- _Exercise inputs_
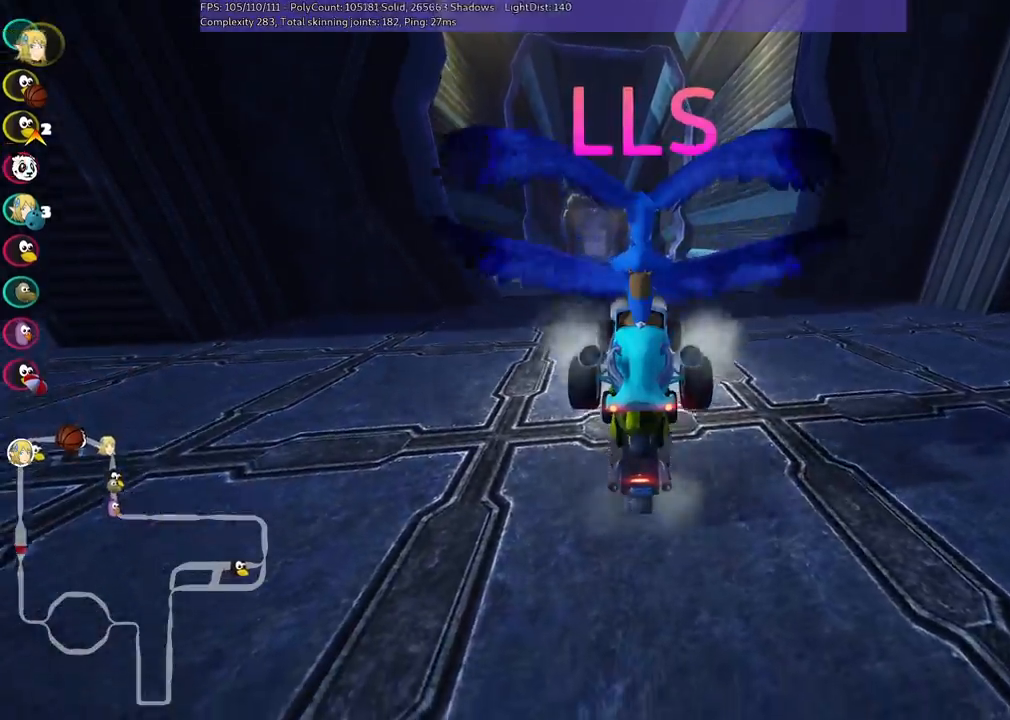
{"keys": ["n", "up"], "events": []}
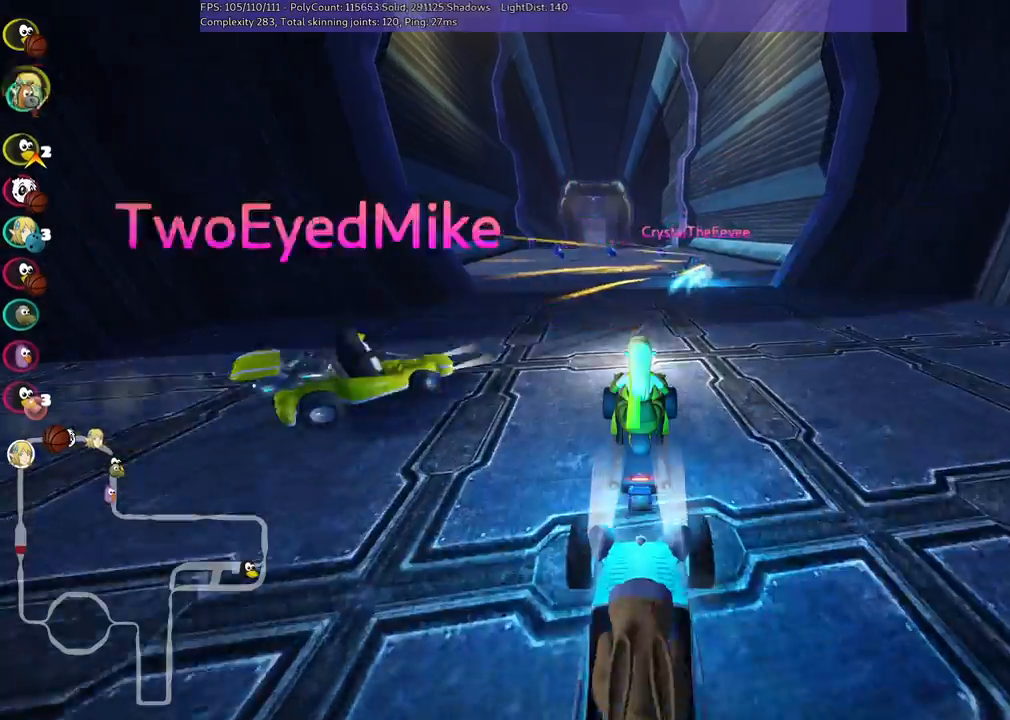
{"keys": ["left", "m", "up"], "events": [[67, "right", "down"], [100, "n", "up"], [300, "right", "up"], [350, "left", "down"], [383, "m", "down"]]}
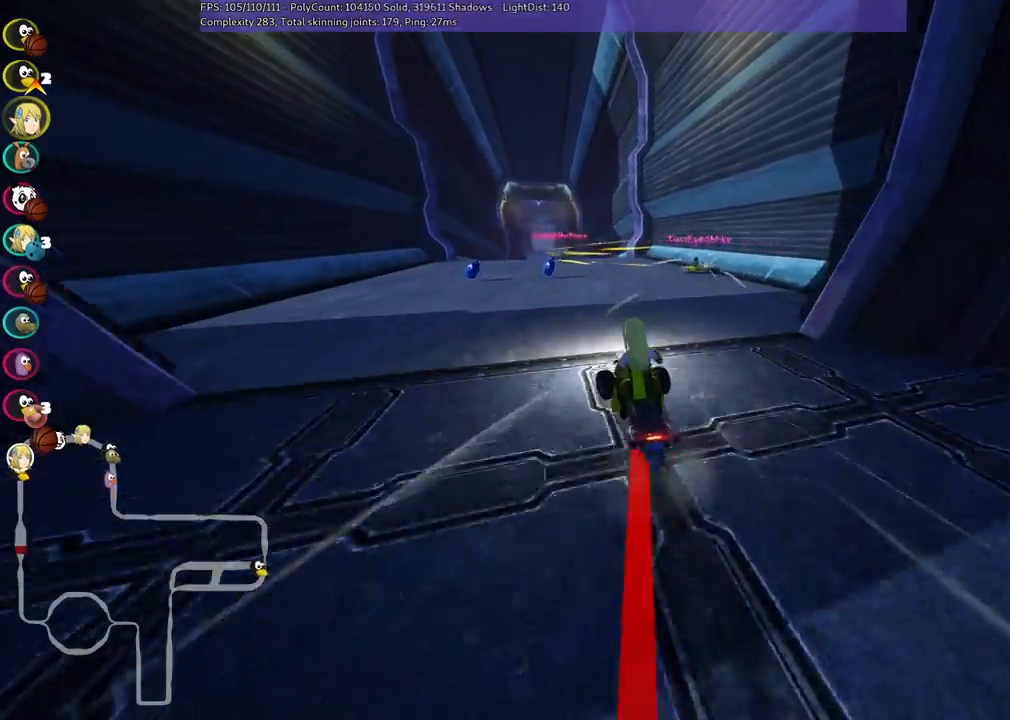
{"keys": ["left", "m", "right", "up"], "events": [[33, "right", "down"], [83, "left", "up"], [167, "left", "down"], [367, "left", "up"], [417, "left", "down"]]}
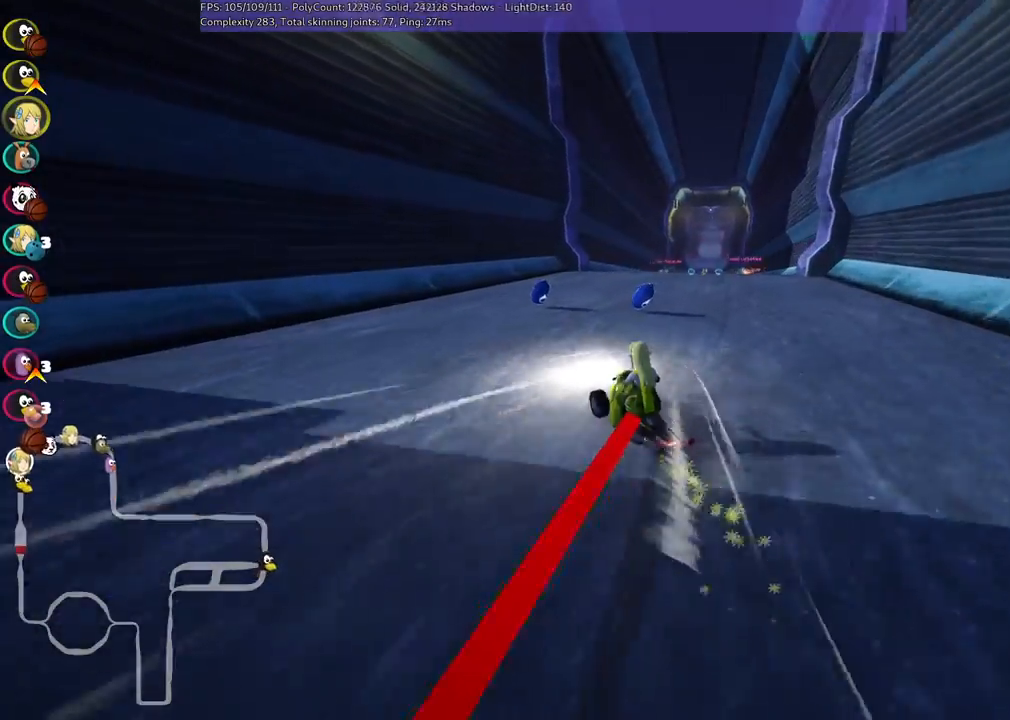
{"keys": ["n", "right", "up"], "events": [[17, "left", "up"], [383, "n", "down"], [483, "m", "up"]]}
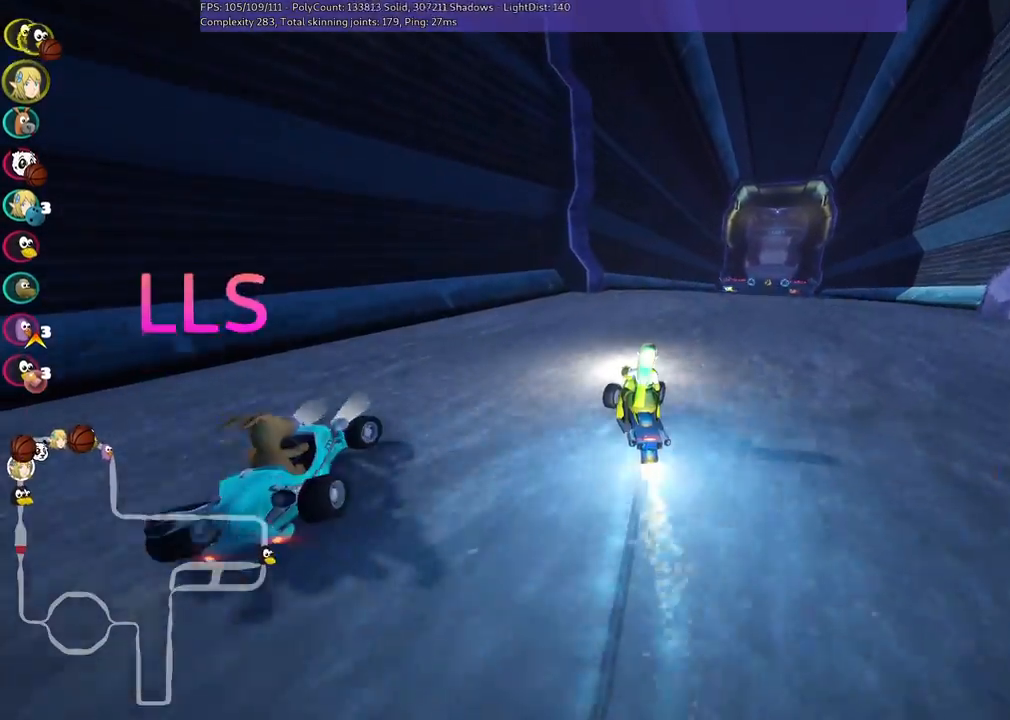
{"keys": ["right", "up"], "events": [[83, "n", "up"], [267, "right", "up"], [483, "right", "down"]]}
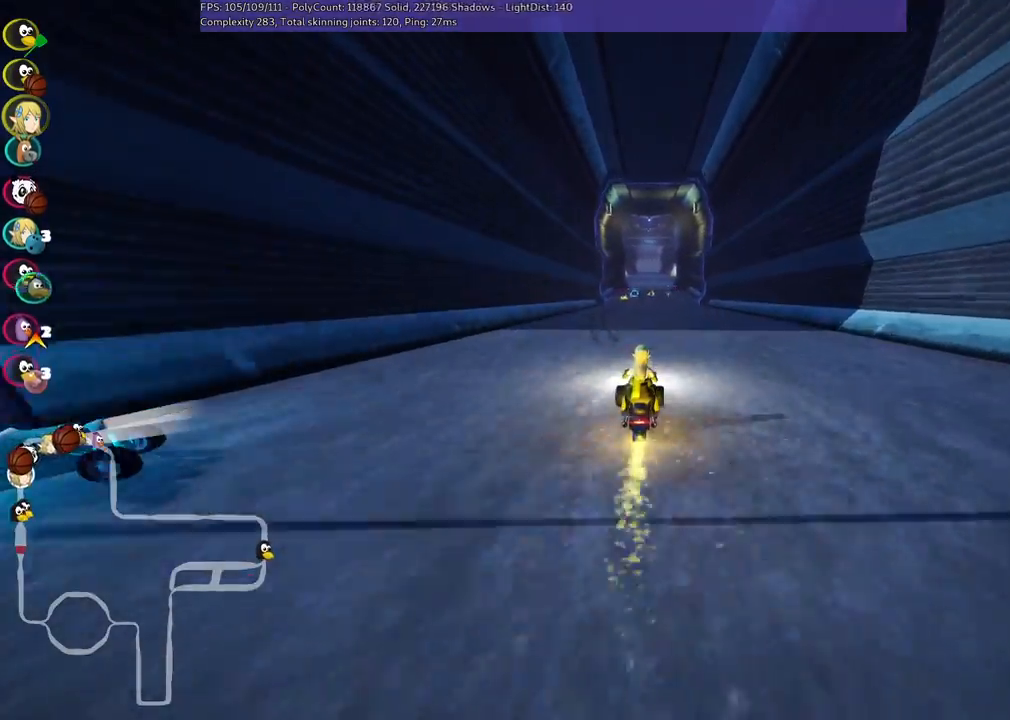
{"keys": ["m", "right", "up"], "events": [[233, "left", "down"], [233, "right", "up"], [283, "m", "down"], [333, "right", "down"], [383, "left", "up"]]}
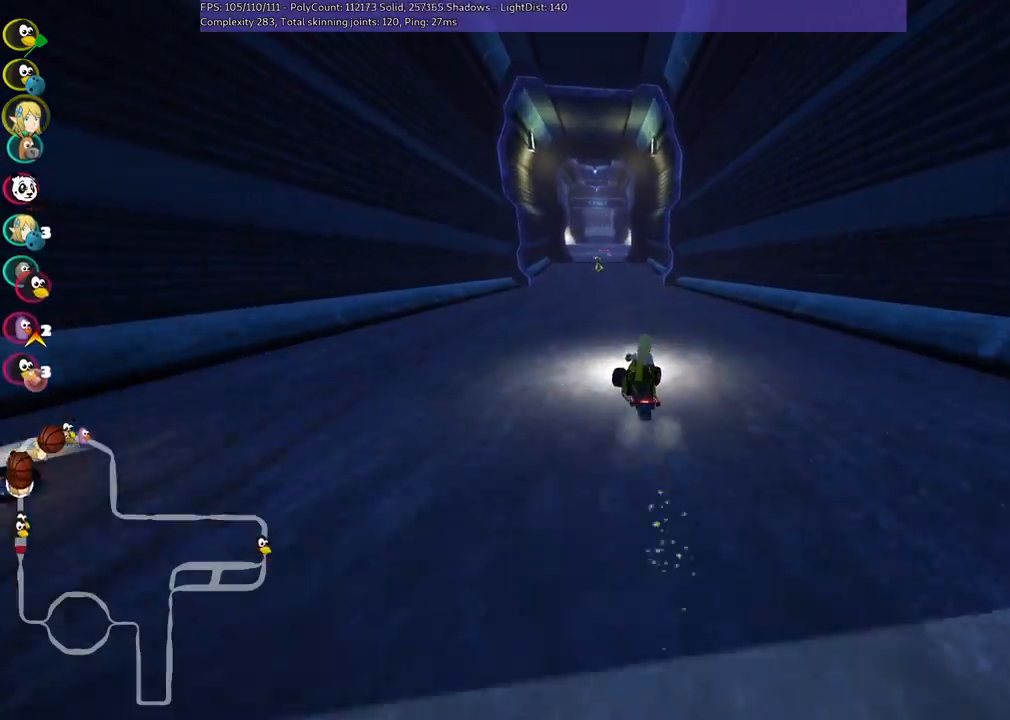
{"keys": ["m", "right", "up"], "events": []}
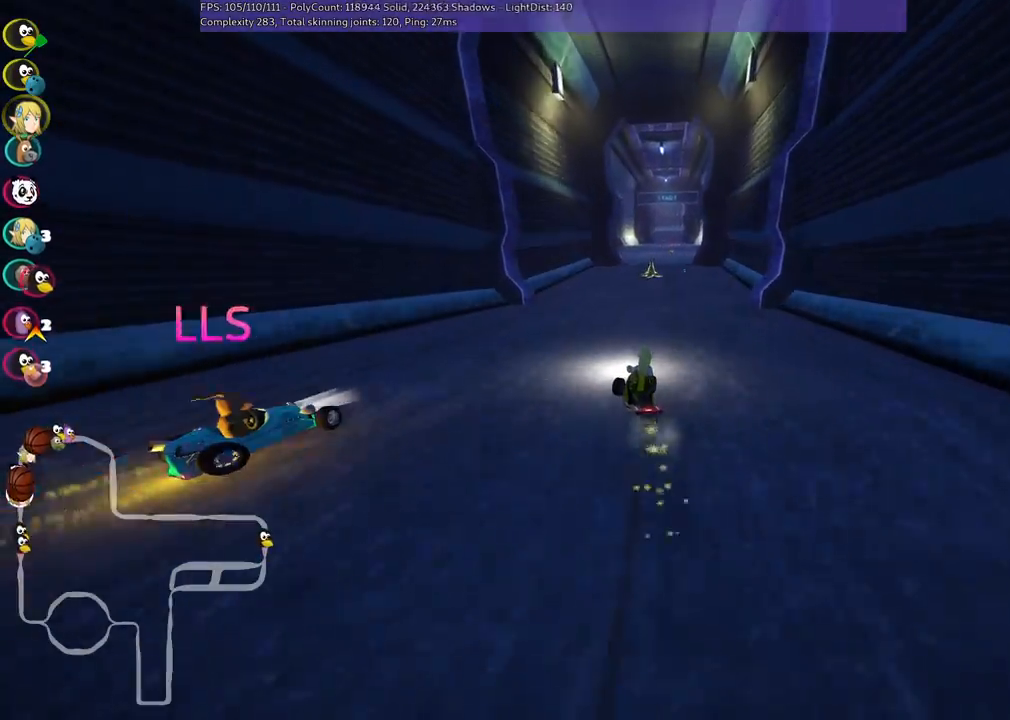
{"keys": ["m", "right", "up"], "events": [[183, "left", "down"], [283, "left", "up"]]}
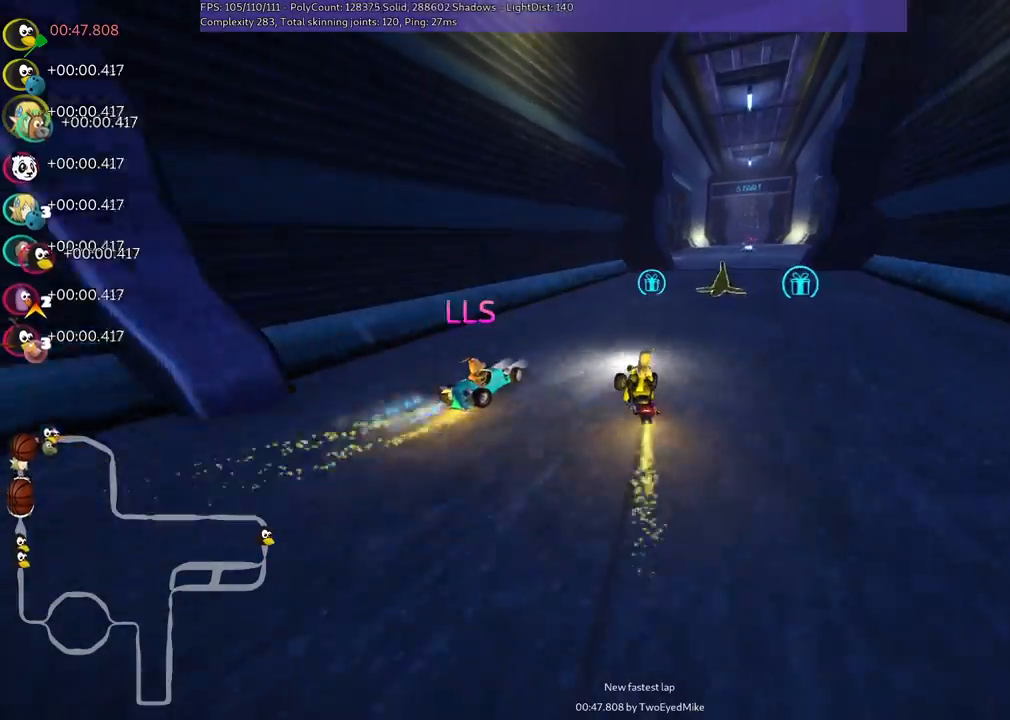
{"keys": ["right", "up"], "events": [[167, "n", "down"], [267, "m", "up"], [317, "n", "up"]]}
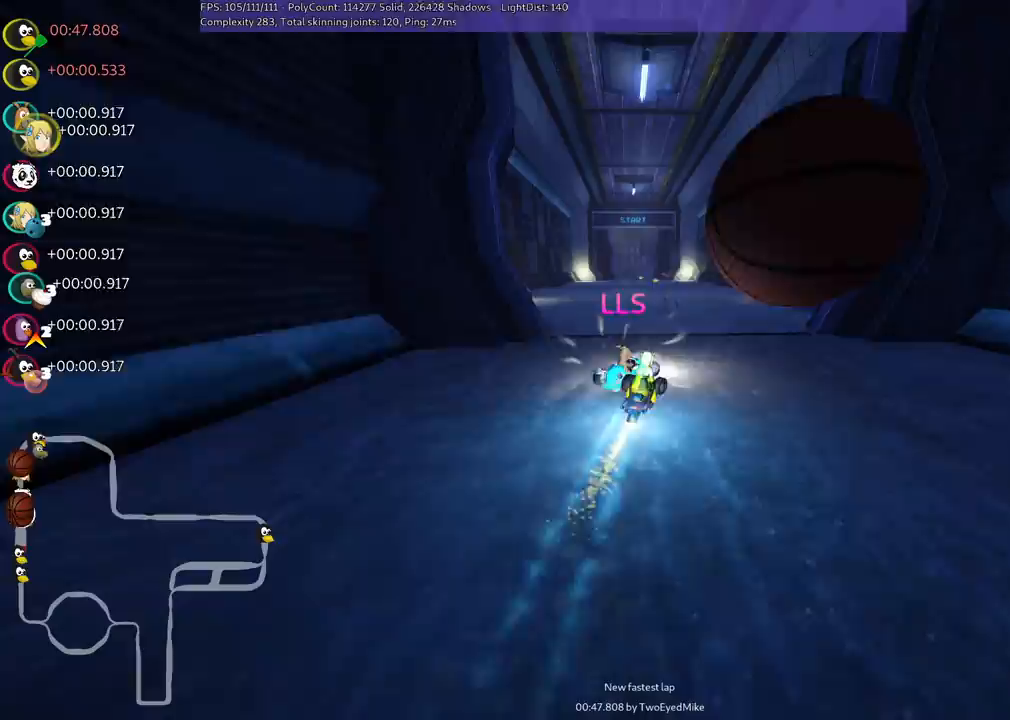
{"keys": ["left", "up"], "events": [[100, "right", "up"], [200, "left", "down"]]}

- _What is expected_
For every line of the records that has the word "left" in it, make a copy.

- _Reply to the exercise_
{"keys": ["left", "m", "up"], "events": [[67, "right", "down"], [100, "n", "up"], [300, "right", "up"], [350, "left", "down"], [383, "m", "down"]]}
{"keys": ["left", "m", "right", "up"], "events": [[33, "right", "down"], [83, "left", "up"], [167, "left", "down"], [367, "left", "up"], [417, "left", "down"]]}
{"keys": ["n", "right", "up"], "events": [[17, "left", "up"], [383, "n", "down"], [483, "m", "up"]]}
{"keys": ["m", "right", "up"], "events": [[233, "left", "down"], [233, "right", "up"], [283, "m", "down"], [333, "right", "down"], [383, "left", "up"]]}
{"keys": ["m", "right", "up"], "events": [[183, "left", "down"], [283, "left", "up"]]}
{"keys": ["left", "up"], "events": [[100, "right", "up"], [200, "left", "down"]]}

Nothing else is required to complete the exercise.